WHAT THIS TASK INVOLVES: Only lines holding the string "Table" are wanted; copy each one from the material.
=== TASK DATA ===
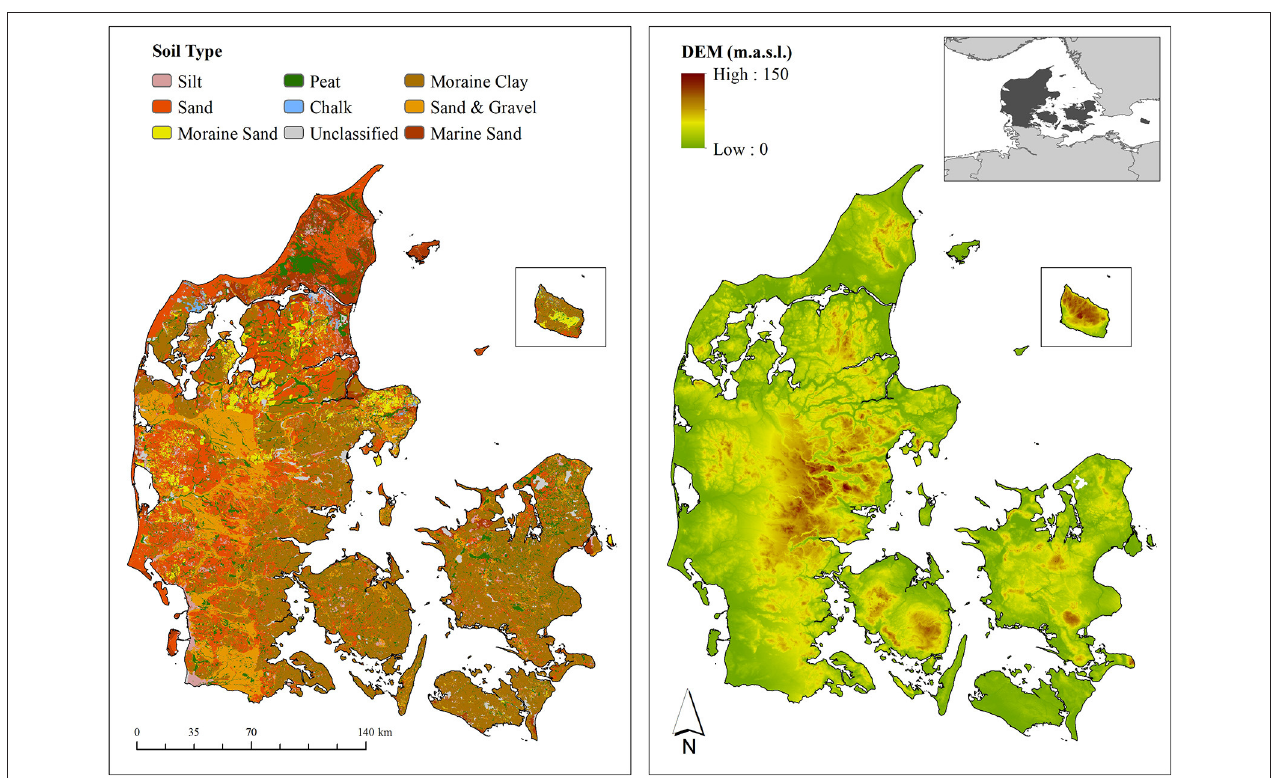
FIGURE 1 | The left panel depicts the soil types of Denmark classified into nine dominant classes (Henriksen et al., 2020). The right panel depicts a digital elevation map of Denmark. The Island Bornholm, located in the Eastern Baltic sea (see overview map), is added as an independent map layer to both panels.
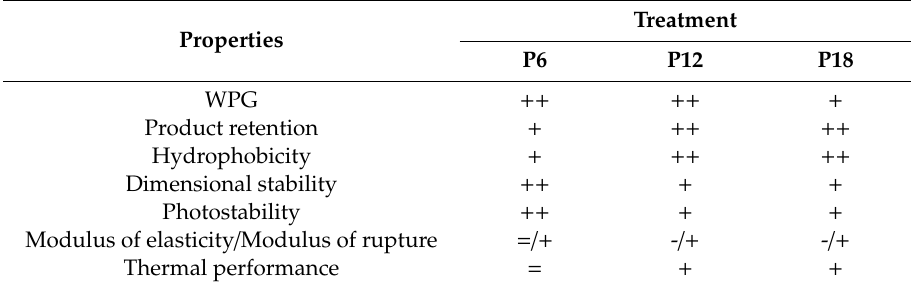
Table 6. Summary table of all tests and results compared to radiata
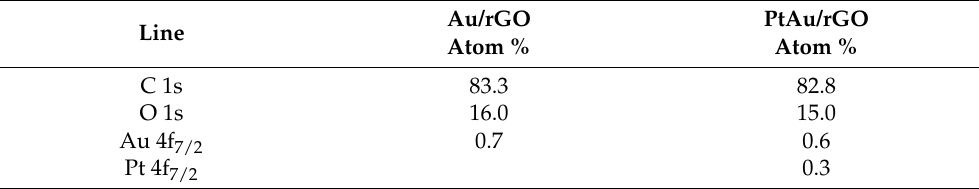
Table 2. The share of carbon, oxygen, gold, and platinum in Au/rGO and PtAu/rGO. Au/rGO PtAu/rGO Line Atom % Atom % C 1s 83.3 82.8 O 1s 16.0 15.0 Au 4f 7/2 0.7 0.6 Pt 4f 7/2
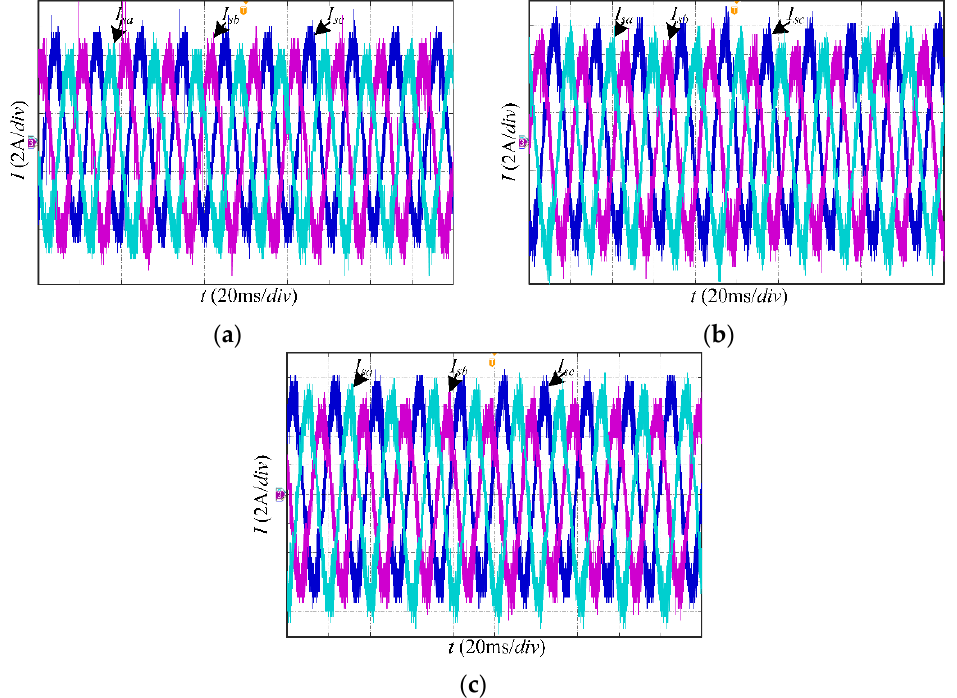
Figure 13. Stator three-phase currents at 30% T N : ( a ) healthy condition. ( b ) B, C phase in series with 1 Ω resistors. ( c ) B, C phase in series with 2 Ω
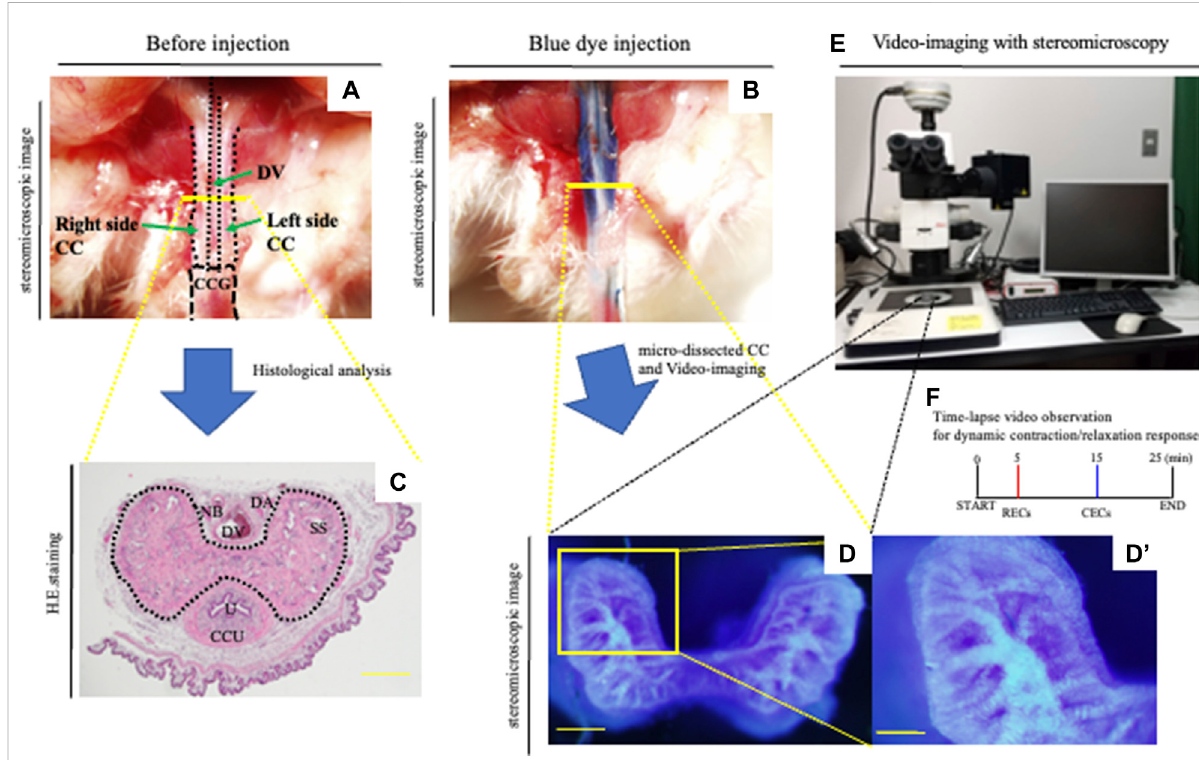
FIGURE 1 Novel invitro analysisoferectileresponses. (A,B) Afterthegeneralanesthesiaandbeingplacedinthesupineposition,theprepucewasremoved over the penis. A measure of 0.03 – 0.05 ml of the PB dye solution (25 mg/ml) was slowly administered left-intracavernously through the corpus cavernosum glandis (CCG) using a 29-gauge needle. (C) Image of hematoxylin – eosin staining of the CC. Mouse proximal penis possesses two corporal units (corpus cavernosum: CC, corpus cavernosum urethra: CCU). Many sinusoidal spaces in the CC are indicated inside the dotted line. Dorsal vein (DV), dorsal artery (DA), nerve bundle (NB), sinusoidal space (SS), and urethra (U). Scale bar 200 μ m. (D – F) Representative images of the PB dye-stained CC and a schematic diagram of the current experiment. The mouse with PB dye injection was harvested. The CC region was isolatedbymicrodissectionsremovingtheprepuce,dorsalvein,artery,andnerve.Subsequently,urethraandCCUwereremovedtogeneratetheCC explant. The micro-dissectedCC was cultured in HBSS. The area of thecytoskeleton containing collagen fi bers was ef fi ciently marked, and the dye- stainedregionswereobservedinsidethesinusoidalspace.Wetooktime-lapsepicturesevery10 stomonitorthecorporaltissueresponsesutilizinga stereomicroscope according to the observation criteria for dynamic relaxation/contraction (see Movie.1). This study is the fi rst direct experimental system visualizing the process of relaxation/contraction in a sinusoidal space. Time-lapse video observation criteria for dynamic relaxation/ contraction. Contraction-enhancing compounds; CECs (phenylephrine and endothelin-1) and relaxation-enhancing compounds; RECs (sodium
===
TASK RESULT:
Table 6. Summary table of all tests and results compared to radiata
Table 2. The share of carbon, oxygen, gold, and platinum in Au/rGO and PtAu/rGO. Au/rGO PtAu/rGO Line Atom % Atom % C 1s 83.3 82.8 O 1s 16.0 15.0 Au 4f 7/2 0.7 0.6 Pt 4f 7/2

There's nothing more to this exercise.